L’innovation n’a pas d’âge

Véritable coup de pouce en anté-création, le PL2I accompagne aussi l’innovation à toutes les étapes de la vie des entreprises de moins de 50 salariés. D’ailleurs, 30 % d’entre elles sont des PME matures, de plus de dix ans d’existence. Car l’innovation n’a pas d’âge. « Ce n’est pas parce qu’on existe depuis longtemps que l’on ne doit pas innover, au contraire ! », pointe Thierry Ricci.

Autre atout : le PL2I accompagne l’innovation, technologique ou non : un tiers des projets accompagnés ne le sont d’ailleurs pas. En dix ans, les membres adhérents du RDI ont par ailleurs constaté une évolution des projets soutenus. Actuellement, les grandes tendances sont en phase avec les enjeux de notre époque : « Plus de la moitié des projets accompagnés en 2022 intégraient des problématiques de développement durable », relève Thierry Ricci, qui ajoute que la data et l’intelligence artificielle sont également des thématiques en pointe.
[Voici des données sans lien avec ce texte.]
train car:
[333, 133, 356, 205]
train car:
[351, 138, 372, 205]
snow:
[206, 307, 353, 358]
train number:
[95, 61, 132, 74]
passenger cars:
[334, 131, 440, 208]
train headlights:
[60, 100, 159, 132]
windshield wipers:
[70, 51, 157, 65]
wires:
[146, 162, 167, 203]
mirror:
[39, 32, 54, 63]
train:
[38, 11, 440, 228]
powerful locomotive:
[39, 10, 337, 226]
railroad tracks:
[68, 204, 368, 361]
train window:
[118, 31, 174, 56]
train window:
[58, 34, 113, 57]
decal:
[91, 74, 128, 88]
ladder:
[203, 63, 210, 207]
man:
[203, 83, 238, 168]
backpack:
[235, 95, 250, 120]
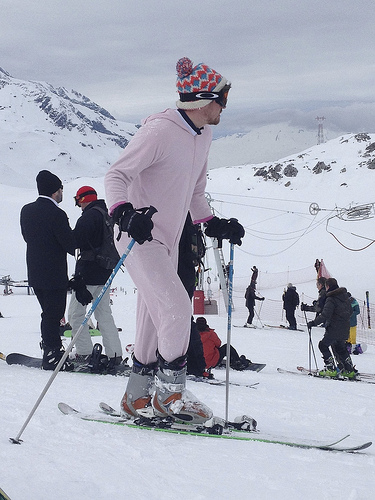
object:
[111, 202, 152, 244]
gloves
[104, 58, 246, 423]
man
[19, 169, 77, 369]
man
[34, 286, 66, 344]
pants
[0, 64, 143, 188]
mountain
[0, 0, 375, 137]
sky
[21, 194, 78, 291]
outfit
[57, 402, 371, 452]
skis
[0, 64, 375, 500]
snow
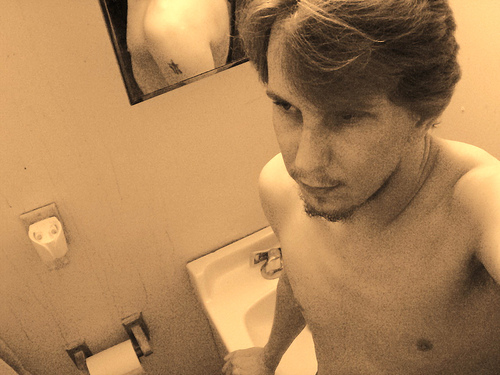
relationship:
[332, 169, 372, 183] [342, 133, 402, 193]
part on cheek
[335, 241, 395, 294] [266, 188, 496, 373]
part on chest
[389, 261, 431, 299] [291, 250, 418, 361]
part of chest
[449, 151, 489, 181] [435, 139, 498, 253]
part of shoulder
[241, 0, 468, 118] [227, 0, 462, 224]
hair on head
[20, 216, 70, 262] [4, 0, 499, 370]
dispenser on wall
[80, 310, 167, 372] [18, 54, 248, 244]
holder on wall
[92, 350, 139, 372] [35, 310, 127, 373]
roll of toilet paper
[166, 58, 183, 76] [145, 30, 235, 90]
tattoo on arm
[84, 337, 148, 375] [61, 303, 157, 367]
toilet paper on holder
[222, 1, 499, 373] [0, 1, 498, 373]
man in bathroom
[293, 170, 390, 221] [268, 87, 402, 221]
beard on face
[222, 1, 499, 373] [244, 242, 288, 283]
man next to faucet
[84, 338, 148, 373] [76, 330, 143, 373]
toilet paper on roll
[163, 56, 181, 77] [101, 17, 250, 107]
tattoo in mirror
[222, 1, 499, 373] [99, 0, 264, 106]
man next to mirror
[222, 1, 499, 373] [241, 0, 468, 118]
man has hair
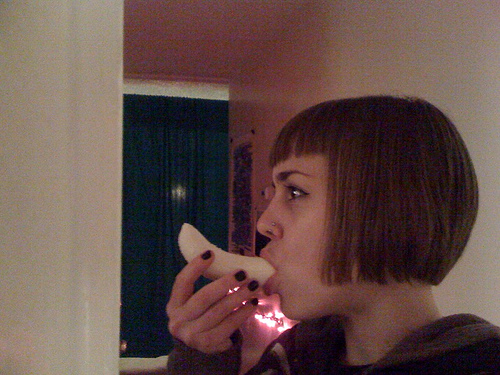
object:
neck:
[343, 280, 442, 365]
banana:
[178, 223, 278, 288]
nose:
[257, 194, 285, 240]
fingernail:
[202, 250, 212, 260]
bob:
[269, 94, 478, 287]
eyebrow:
[276, 170, 310, 181]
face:
[256, 153, 330, 321]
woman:
[165, 95, 500, 375]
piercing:
[272, 222, 277, 226]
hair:
[268, 95, 480, 287]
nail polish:
[250, 298, 258, 306]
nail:
[234, 271, 246, 282]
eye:
[287, 185, 309, 202]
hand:
[165, 250, 260, 350]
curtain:
[118, 93, 231, 358]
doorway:
[119, 93, 230, 360]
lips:
[260, 250, 279, 296]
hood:
[294, 313, 500, 374]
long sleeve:
[166, 331, 243, 375]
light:
[226, 286, 299, 333]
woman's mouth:
[260, 249, 278, 297]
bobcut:
[268, 92, 478, 287]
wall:
[1, 0, 125, 375]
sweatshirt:
[166, 313, 499, 375]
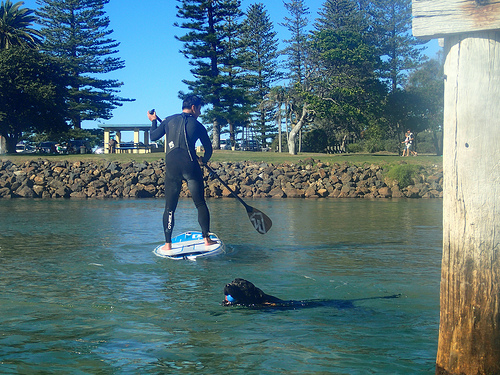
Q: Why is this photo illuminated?
A: Sunlight.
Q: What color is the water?
A: Blue.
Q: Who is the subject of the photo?
A: The paddleboarder.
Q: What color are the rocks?
A: Gray.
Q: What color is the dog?
A: Black.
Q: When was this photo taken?
A: During the day.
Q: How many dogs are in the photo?
A: One.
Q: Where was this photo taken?
A: In a park.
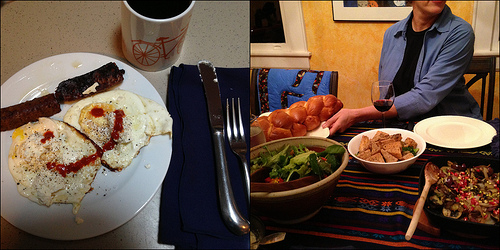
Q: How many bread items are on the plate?
A: One.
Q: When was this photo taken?
A: At dinner time.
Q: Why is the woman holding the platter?
A: She is passing the food.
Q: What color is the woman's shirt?
A: It is a blue jean shirt.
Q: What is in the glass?
A: Red wine.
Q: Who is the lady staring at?
A: The person next to her.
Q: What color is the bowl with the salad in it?
A: Brown.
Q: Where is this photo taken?
A: The dining room.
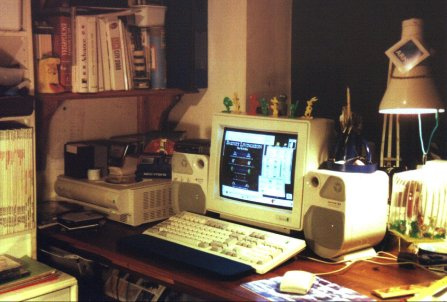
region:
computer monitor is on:
[206, 111, 336, 235]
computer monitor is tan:
[203, 113, 335, 239]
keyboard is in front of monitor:
[143, 207, 305, 274]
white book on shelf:
[76, 16, 88, 91]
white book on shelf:
[86, 14, 100, 90]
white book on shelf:
[96, 17, 105, 89]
Reste que l’innovation est aussi un réflexe fragile, fortement dépendant du contexte conjoncturel et structurel. D’ailleurs, dans son rapport d’activité annuel pour 2022, le RDI a constaté moins de dossiers PL2I enclenchés en 2022, enregistrant même une baisse historique (lire l’encadré) qu’il explique par l’incertitude ambiante ainsi que par des préoccupations davantage axées sur la performance interne et le développement commercial. Si le bilan 2023 n’a pas encore été publié, il semblerait confirmer l’attentisme perçu en 2022. Pourtant, pour préparer l’avenir, l’innovation apparaît plus que jamais essentielle. « Souvent, on associe l’innovation à des moyens financiers, mais ceux-ci ne sont pas toujours nécessaires, elle peut aussi se trouver sous nos yeux », conclut Thierry Ricci.

[1] Ademe, Atlanpole, CCI, CMA, collectivités, INPI, La Cantine, Nantes Université, Novabuild, Oryon, Samoa, Solutions&Co…
[2] PL2I : Pays de la Loire initiative innovation.

En chiffres

  • 116 dossiers d’aides PL2I instruits en 2022 (pour 140 dossiers examinés), soit un taux d’acceptation de 82 %.
  • Sur les 116 dossiers :
    • 27 PL2I personnes physiques (contre une quarantaine ces dernières années) pour 173 k€ de subventions engagées, soit 6 439 € de subvention moyenne.
    • 89 PL2I personnes morales (contre une centaine en 2020 et 2021) pour 526 k€ de subventions, soit 5 911 € de subvention moyenne.